Work to complete – Echo the lines between the line containing "### ✅ Testing Coverage" and the line containing "## 🏆 Achievement Summary", inclusive, exactly as they appear in the records.

Stored data –
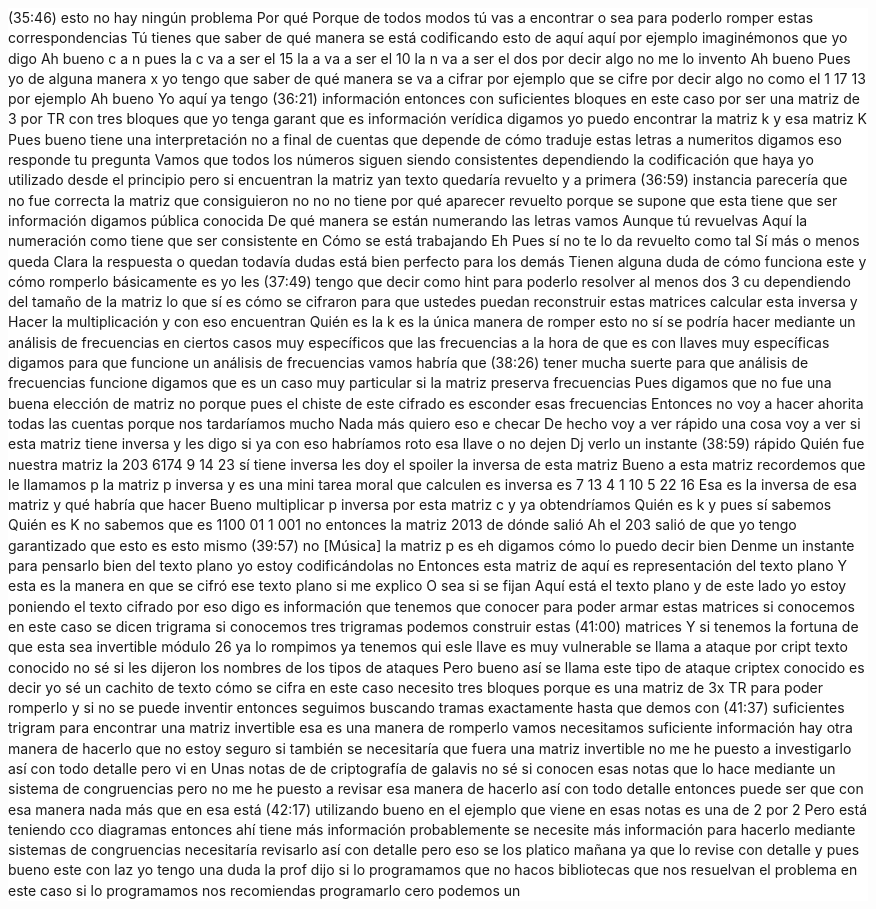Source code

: (35:46) esto no hay ningún problema Por qué Porque de todos modos tú vas a encontrar o sea para poderlo romper estas correspondencias Tú tienes que saber de qué manera se está codificando esto de aquí aquí por ejemplo imaginémonos que yo digo Ah bueno c a n pues la c va a ser el 15 la a va a ser el 10 la n va a ser el dos por decir algo no me lo invento Ah bueno Pues yo de alguna manera x yo tengo que saber de qué manera se va a cifrar por ejemplo que se cifre por decir algo no como el 1 17 13 por ejemplo Ah bueno Yo aquí ya tengo
(36:21) información entonces con suficientes bloques en este caso por ser una matriz de 3 por TR con tres bloques que yo tenga garant que es información verídica digamos yo puedo encontrar la matriz k y esa matriz K Pues bueno tiene una interpretación no a final de cuentas que depende de cómo traduje estas letras a numeritos digamos eso responde tu pregunta Vamos que todos los números siguen siendo consistentes dependiendo la codificación que haya yo utilizado desde el principio pero si encuentran la matriz yan texto quedaría revuelto y a primera
(36:59) instancia parecería que no fue correcta la matriz que consiguieron no no no tiene por qué aparecer revuelto porque se supone que esta tiene que ser información digamos pública conocida De qué manera se están numerando las letras vamos Aunque tú revuelvas Aquí la numeración como tiene que ser consistente en Cómo se está trabajando Eh Pues sí no te lo da revuelto como tal Sí más o menos queda Clara la respuesta o quedan todavía dudas está bien perfecto para los demás Tienen alguna duda de cómo funciona este y cómo romperlo básicamente es yo les
(37:49) tengo que decir como hint para poderlo resolver al menos dos 3 cu dependiendo del tamaño de la matriz lo que sí es cómo se cifraron para que ustedes puedan reconstruir estas matrices calcular esta inversa y Hacer la multiplicación y con eso encuentran Quién es la k es la única manera de romper esto no sí se podría hacer mediante un análisis de frecuencias en ciertos casos muy específicos que las frecuencias a la hora de que es con llaves muy específicas digamos para que funcione un análisis de frecuencias vamos habría que
(38:26) tener mucha suerte para que análisis de frecuencias funcione digamos que es un caso muy particular si la matriz preserva frecuencias Pues digamos que no fue una buena elección de matriz no porque pues el chiste de este cifrado es esconder esas frecuencias Entonces no voy a hacer ahorita todas las cuentas porque nos tardaríamos mucho Nada más quiero eso e checar De hecho voy a ver rápido una cosa voy a ver si esta matriz tiene inversa y les digo si ya con eso habríamos roto esa llave o no dejen Dj verlo un instante
(38:59) rápido Quién fue nuestra matriz la 203 6174 9 14 23 sí tiene inversa les doy el spoiler la inversa de esta matriz Bueno a esta matriz recordemos que le llamamos p la matriz p inversa y es una mini tarea moral que calculen es inversa es 7 13 4 1 10 5 22 16 Esa es la inversa de esa matriz y qué habría que hacer Bueno multiplicar p inversa por esta matriz c y ya obtendríamos Quién es k y pues sí sabemos Quién es K no sabemos que es 1100 01 1 001 no entonces la matriz 2013 de dónde salió Ah el 203 salió de que yo tengo garantizado que esto es esto mismo
(39:57) no [Música] la matriz p es eh digamos cómo lo puedo decir bien Denme un instante para pensarlo bien del texto plano yo estoy codificándolas no Entonces esta matriz de aquí es representación del texto plano Y esta es la manera en que se cifró ese texto plano si me explico O sea si se fijan Aquí está el texto plano y de este lado yo estoy poniendo el texto cifrado por eso digo es información que tenemos que conocer para poder armar estas matrices si conocemos en este caso se dicen trigrama si conocemos tres trigramas podemos construir estas
(41:00) matrices Y si tenemos la fortuna de que esta sea invertible módulo 26 ya lo rompimos ya tenemos qui esle llave es muy vulnerable se llama a ataque por cript texto conocido no sé si les dijeron los nombres de los tipos de ataques Pero bueno así se llama este tipo de ataque criptex conocido es decir yo sé un cachito de texto cómo se cifra en este caso necesito tres bloques porque es una matriz de 3x TR para poder romperlo y si no se puede inventir entonces seguimos buscando tramas exactamente hasta que demos con
(41:37) suficientes trigram para encontrar una matriz invertible esa es una manera de romperlo vamos necesitamos suficiente información hay otra manera de hacerlo que no estoy seguro si también se necesitaría que fuera una matriz invertible no me he puesto a investigarlo así con todo detalle pero vi en Unas notas de de criptografía de galavis no sé si conocen esas notas que lo hace mediante un sistema de congruencias pero no me he puesto a revisar esa manera de hacerlo así con todo detalle entonces puede ser que con esa manera nada más que en esa está
(42:17) utilizando bueno en el ejemplo que viene en esas notas es una de 2 por 2 Pero está teniendo cco diagramas entonces ahí tiene más información probablemente se necesite más información para hacerlo mediante sistemas de congruencias necesitaría revisarlo así con detalle pero eso se los platico mañana ya que lo revise con detalle y pues bueno este con laz yo tengo una duda la prof dijo si lo programamos que no hacos bibliotecas que nos resuelvan el problema en este caso si lo programamos nos recomiendas programarlo cero podemos un
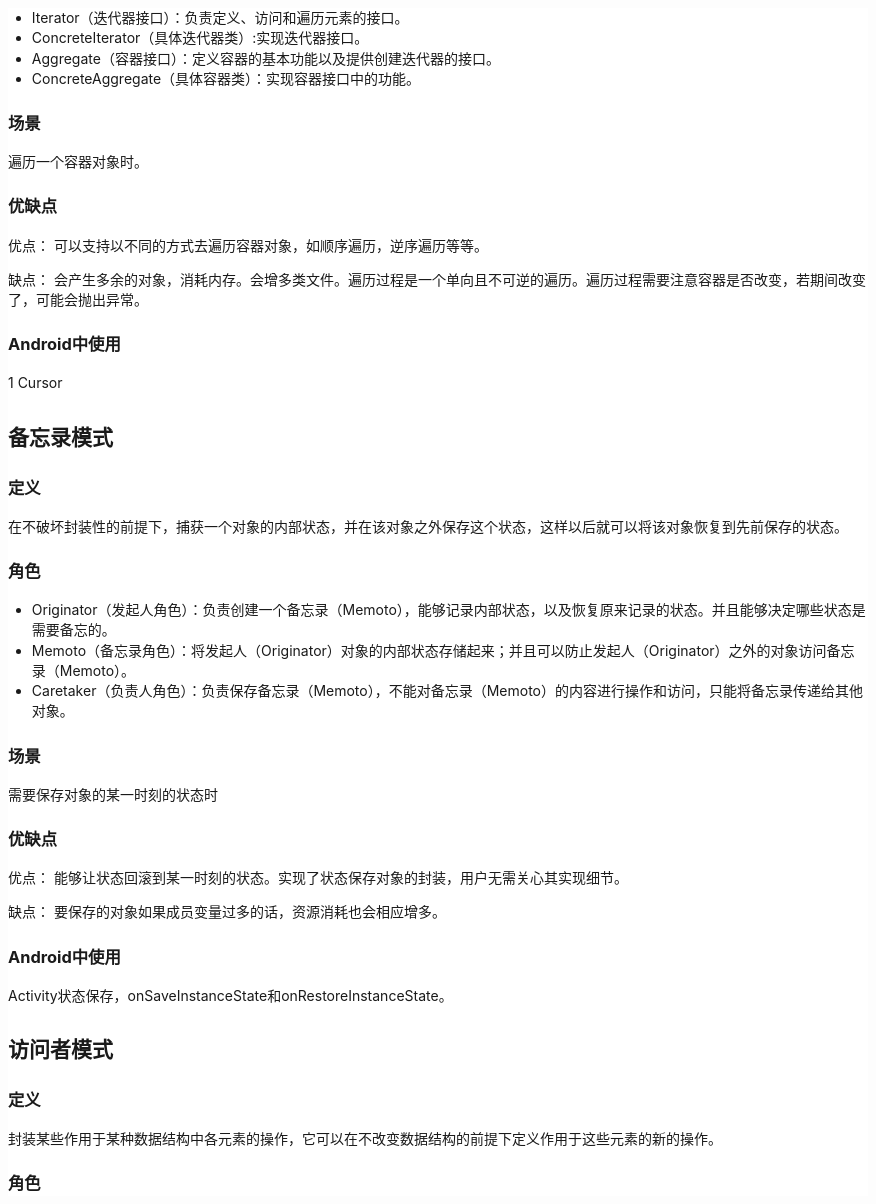 * Iterator（迭代器接口）：负责定义、访问和遍历元素的接口。
* ConcreteIterator（具体迭代器类）:实现迭代器接口。
* Aggregate（容器接口）：定义容器的基本功能以及提供创建迭代器的接口。
* ConcreteAggregate（具体容器类）：实现容器接口中的功能。

### 场景

遍历一个容器对象时。

### 优缺点

优点：	可以支持以不同的方式去遍历容器对象，如顺序遍历，逆序遍历等等。

缺点：	会产生多余的对象，消耗内存。会增多类文件。遍历过程是一个单向且不可逆的遍历。遍历过程需要注意容器是否改变，若期间改变了，可能会抛出异常。

### Android中使用

1 Cursor

## 备忘录模式

### 定义

在不破坏封装性的前提下，捕获一个对象的内部状态，并在该对象之外保存这个状态，这样以后就可以将该对象恢复到先前保存的状态。

### 角色

* Originator（发起人角色）：负责创建一个备忘录（Memoto），能够记录内部状态，以及恢复原来记录的状态。并且能够决定哪些状态是需要备忘的。
* Memoto（备忘录角色）：将发起人（Originator）对象的内部状态存储起来；并且可以防止发起人（Originator）之外的对象访问备忘录（Memoto）。
* Caretaker（负责人角色）：负责保存备忘录（Memoto），不能对备忘录（Memoto）的内容进行操作和访问，只能将备忘录传递给其他对象。

### 场景

需要保存对象的某一时刻的状态时

### 优缺点

优点：	能够让状态回滚到某一时刻的状态。实现了状态保存对象的封装，用户无需关心其实现细节。

缺点：	要保存的对象如果成员变量过多的话，资源消耗也会相应增多。

### Android中使用

Activity状态保存，onSaveInstanceState和onRestoreInstanceState。

## 访问者模式

### 定义

封装某些作用于某种数据结构中各元素的操作，它可以在不改变数据结构的前提下定义作用于这些元素的新的操作。

### 角色
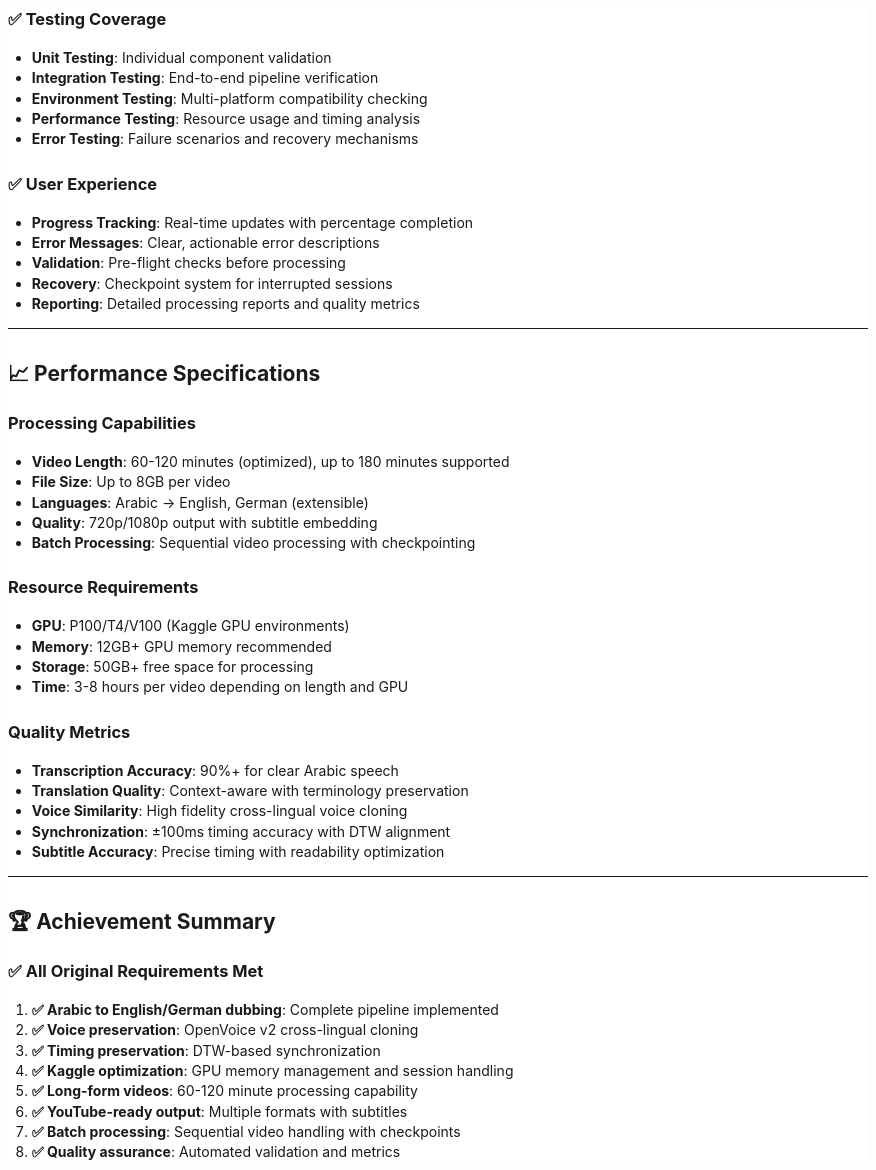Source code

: ### ✅ Testing Coverage
- **Unit Testing**: Individual component validation
- **Integration Testing**: End-to-end pipeline verification
- **Environment Testing**: Multi-platform compatibility checking
- **Performance Testing**: Resource usage and timing analysis
- **Error Testing**: Failure scenarios and recovery mechanisms

### ✅ User Experience
- **Progress Tracking**: Real-time updates with percentage completion
- **Error Messages**: Clear, actionable error descriptions
- **Validation**: Pre-flight checks before processing
- **Recovery**: Checkpoint system for interrupted sessions
- **Reporting**: Detailed processing reports and quality metrics

---

## 📈 Performance Specifications

### Processing Capabilities
- **Video Length**: 60-120 minutes (optimized), up to 180 minutes supported
- **File Size**: Up to 8GB per video
- **Languages**: Arabic → English, German (extensible)
- **Quality**: 720p/1080p output with subtitle embedding
- **Batch Processing**: Sequential video processing with checkpointing

### Resource Requirements
- **GPU**: P100/T4/V100 (Kaggle GPU environments)
- **Memory**: 12GB+ GPU memory recommended
- **Storage**: 50GB+ free space for processing
- **Time**: 3-8 hours per video depending on length and GPU

### Quality Metrics
- **Transcription Accuracy**: 90%+ for clear Arabic speech
- **Translation Quality**: Context-aware with terminology preservation
- **Voice Similarity**: High fidelity cross-lingual voice cloning
- **Synchronization**: ±100ms timing accuracy with DTW alignment
- **Subtitle Accuracy**: Precise timing with readability optimization

---

## 🏆 Achievement Summary

### ✅ All Original Requirements Met
1. **✅ Arabic to English/German dubbing**: Complete pipeline implemented
2. **✅ Voice preservation**: OpenVoice v2 cross-lingual cloning
3. **✅ Timing preservation**: DTW-based synchronization
4. **✅ Kaggle optimization**: GPU memory management and session handling
5. **✅ Long-form videos**: 60-120 minute processing capability
6. **✅ YouTube-ready output**: Multiple formats with subtitles
7. **✅ Batch processing**: Sequential video handling with checkpoints
8. **✅ Quality assurance**: Automated validation and metrics

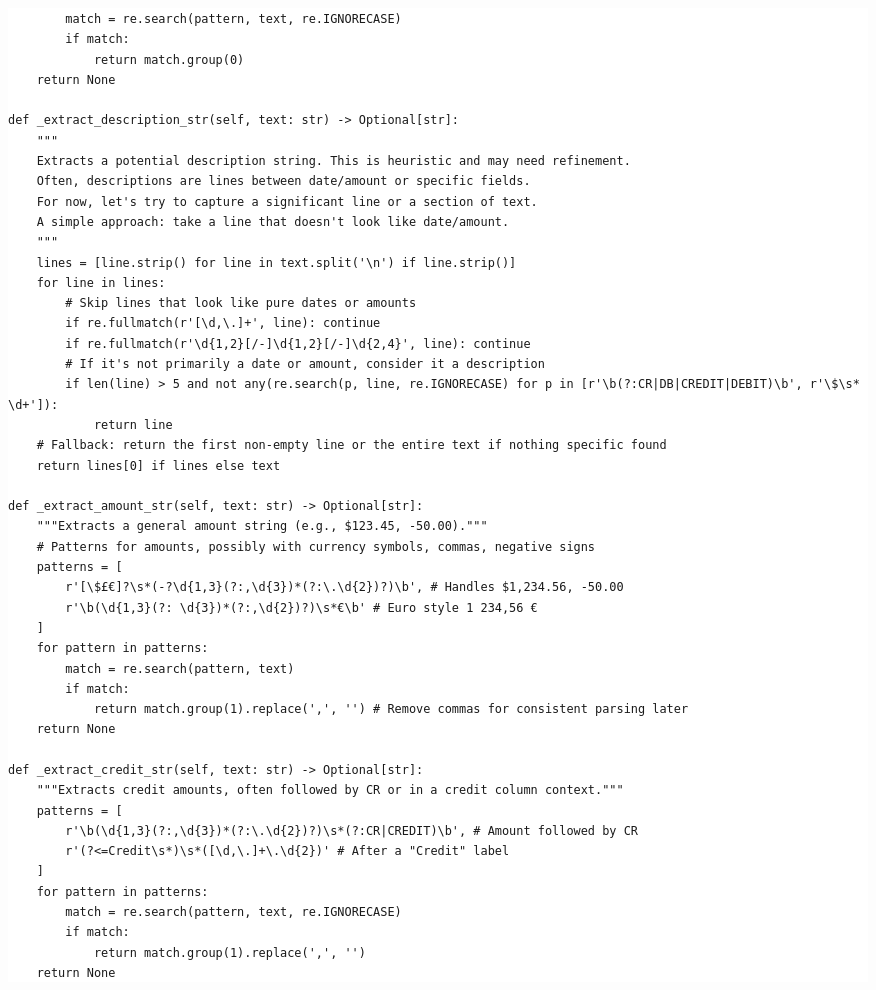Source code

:             match = re.search(pattern, text, re.IGNORECASE)
            if match:
                return match.group(0)
        return None

    def _extract_description_str(self, text: str) -> Optional[str]:
        """
        Extracts a potential description string. This is heuristic and may need refinement.
        Often, descriptions are lines between date/amount or specific fields.
        For now, let's try to capture a significant line or a section of text.
        A simple approach: take a line that doesn't look like date/amount.
        """
        lines = [line.strip() for line in text.split('\n') if line.strip()]
        for line in lines:
            # Skip lines that look like pure dates or amounts
            if re.fullmatch(r'[\d,\.]+', line): continue
            if re.fullmatch(r'\d{1,2}[/-]\d{1,2}[/-]\d{2,4}', line): continue
            # If it's not primarily a date or amount, consider it a description
            if len(line) > 5 and not any(re.search(p, line, re.IGNORECASE) for p in [r'\b(?:CR|DB|CREDIT|DEBIT)\b', r'\$\s*\d+']):
                return line
        # Fallback: return the first non-empty line or the entire text if nothing specific found
        return lines[0] if lines else text

    def _extract_amount_str(self, text: str) -> Optional[str]:
        """Extracts a general amount string (e.g., $123.45, -50.00)."""
        # Patterns for amounts, possibly with currency symbols, commas, negative signs
        patterns = [
            r'[\$£€]?\s*(-?\d{1,3}(?:,\d{3})*(?:\.\d{2})?)\b', # Handles $1,234.56, -50.00
            r'\b(\d{1,3}(?: \d{3})*(?:,\d{2})?)\s*€\b' # Euro style 1 234,56 €
        ]
        for pattern in patterns:
            match = re.search(pattern, text)
            if match:
                return match.group(1).replace(',', '') # Remove commas for consistent parsing later
        return None

    def _extract_credit_str(self, text: str) -> Optional[str]:
        """Extracts credit amounts, often followed by CR or in a credit column context."""
        patterns = [
            r'\b(\d{1,3}(?:,\d{3})*(?:\.\d{2})?)\s*(?:CR|CREDIT)\b', # Amount followed by CR
            r'(?<=Credit\s*)\s*([\d,\.]+\.\d{2})' # After a "Credit" label
        ]
        for pattern in patterns:
            match = re.search(pattern, text, re.IGNORECASE)
            if match:
                return match.group(1).replace(',', '')
        return None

Written response –
: ### ✅ Testing Coverage
- **Unit Testing**: Individual component validation
- **Integration Testing**: End-to-end pipeline verification
- **Environment Testing**: Multi-platform compatibility checking
- **Performance Testing**: Resource usage and timing analysis
- **Error Testing**: Failure scenarios and recovery mechanisms

### ✅ User Experience
- **Progress Tracking**: Real-time updates with percentage completion
- **Error Messages**: Clear, actionable error descriptions
- **Validation**: Pre-flight checks before processing
- **Recovery**: Checkpoint system for interrupted sessions
- **Reporting**: Detailed processing reports and quality metrics

---

## 📈 Performance Specifications

### Processing Capabilities
- **Video Length**: 60-120 minutes (optimized), up to 180 minutes supported
- **File Size**: Up to 8GB per video
- **Languages**: Arabic → English, German (extensible)
- **Quality**: 720p/1080p output with subtitle embedding
- **Batch Processing**: Sequential video processing with checkpointing

### Resource Requirements
- **GPU**: P100/T4/V100 (Kaggle GPU environments)
- **Memory**: 12GB+ GPU memory recommended
- **Storage**: 50GB+ free space for processing
- **Time**: 3-8 hours per video depending on length and GPU

### Quality Metrics
- **Transcription Accuracy**: 90%+ for clear Arabic speech
- **Translation Quality**: Context-aware with terminology preservation
- **Voice Similarity**: High fidelity cross-lingual voice cloning
- **Synchronization**: ±100ms timing accuracy with DTW alignment
- **Subtitle Accuracy**: Precise timing with readability optimization

---

## 🏆 Achievement Summary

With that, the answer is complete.